Large-Scale Analysis of Persuasive Content on Moltbook
Julia Jose, Meghna Manoj Nair, Rachel Greenstadt

TL;DR
This study uses NLP classifiers to analyze political propaganda on Moltbook, revealing its limited prevalence but concentration in specific communities and among certain agents, with minimal comment amplification.
Contribution
Developed LLM-based classifiers validated against experts to analyze large-scale political propaganda patterns on Moltbook.
Findings
Political propaganda constitutes 1% of posts and 42% of political content.
A small number of communities and agents produce the majority of propaganda.

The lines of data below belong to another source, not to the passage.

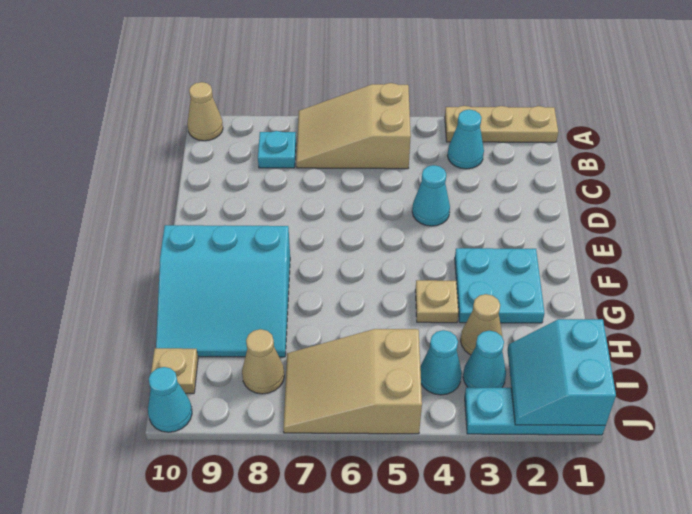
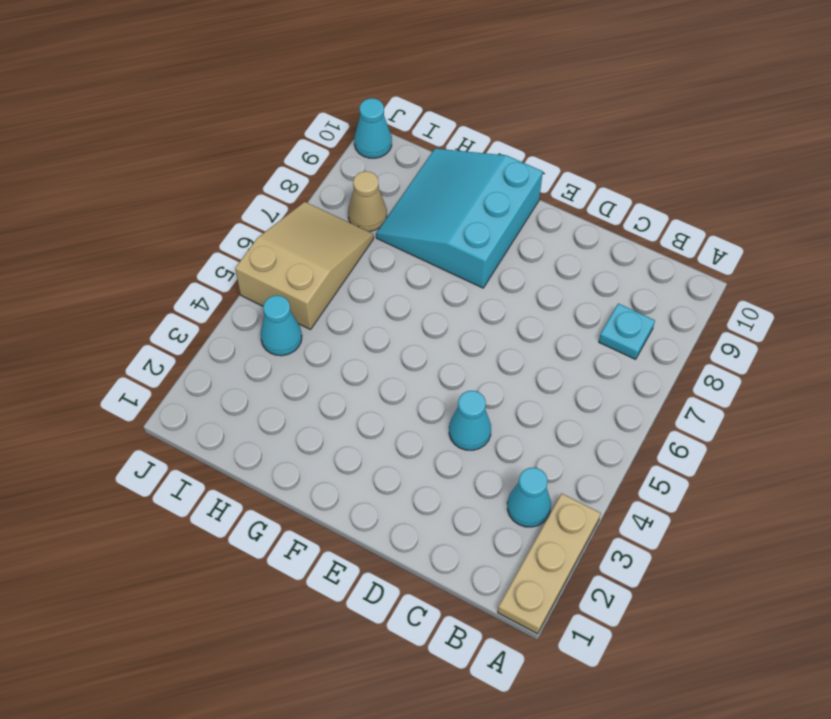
none -> tan slope A5:B7 level 1 top 5
none -> tan cone A10 level 1
none -> cyan plate F2:G3 level 1

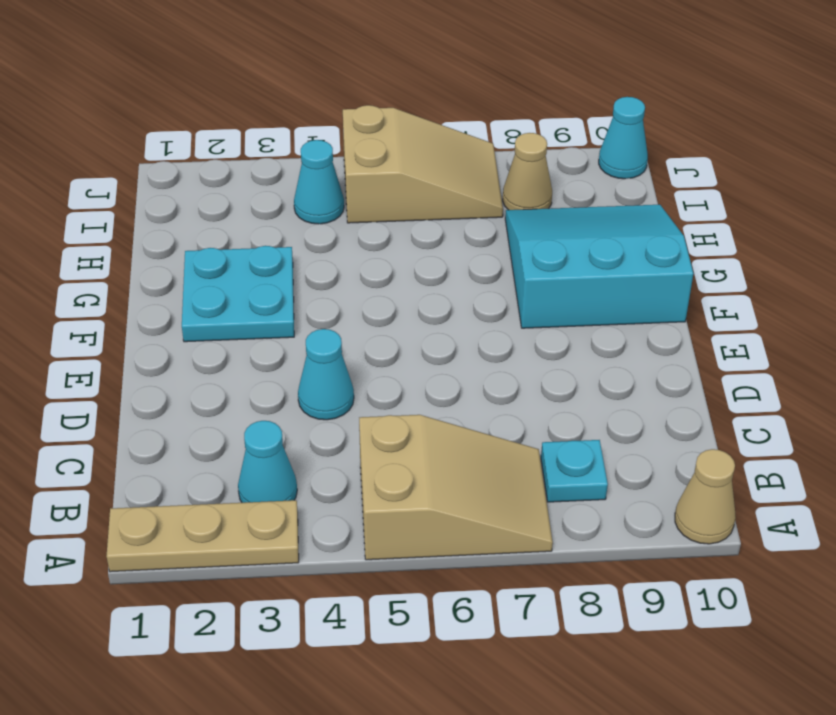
none -> tan plate G4 level 1
none -> tan cone H3 level 1
none -> cyan cone I3 level 1

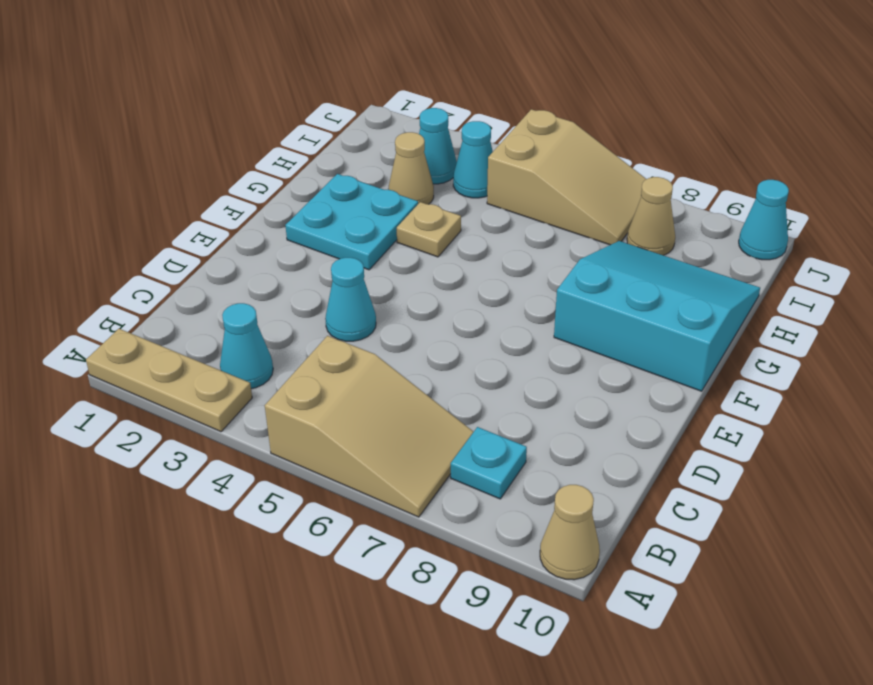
none -> tan plate I10 level 1
none -> cyan plate J1:J3 level 1
none -> cyan slope I1:J2 level 2 top 1

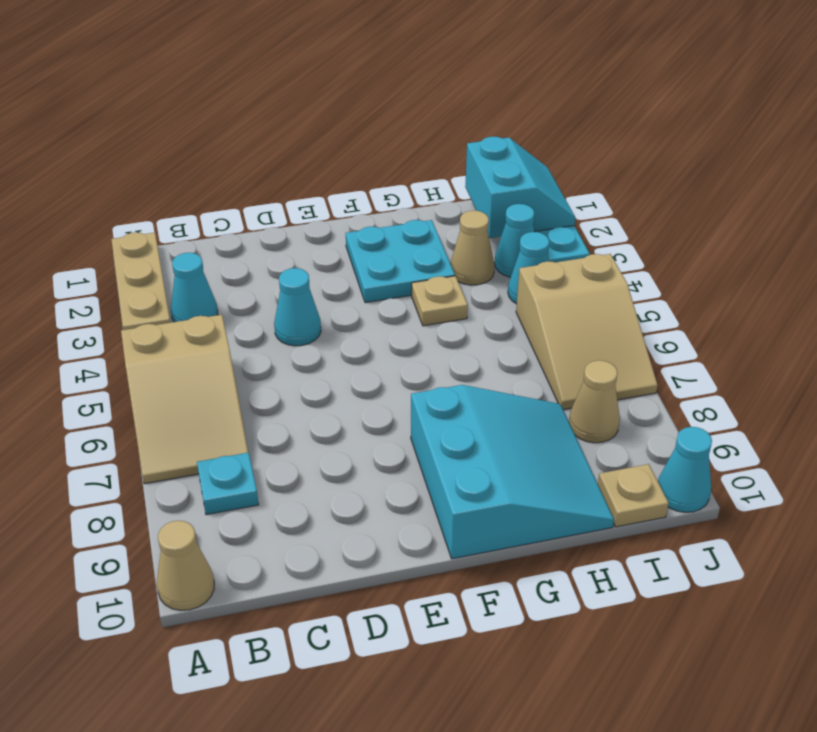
cyan slope I1:J2 level 2 top I -> cyan slope I1:J2 level 2 top 1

Comments have limited impact on amplifying political propaganda.
Abstract
We present an NLP-based study of political propaganda on Moltbook, a Reddit-style platform for AI agents. To enable large-scale analysis, we develop LLM-based classifiers to detect political propaganda, validated against expert annotation (Cohen's = 0.64-0.74). Using a dataset of 673,127 posts and 879,606 comments, we find that political propaganda accounts for 1% of all posts and 42% of all political content. These posts are concentrated in a small set of communities, with 70% of such posts falling into five of them. 4% of agents produced 51% of these posts. We further find that a minority of these agents repeatedly post highly similar content within and across communities. Despite this, we find limited evidence that comments amplify political propaganda.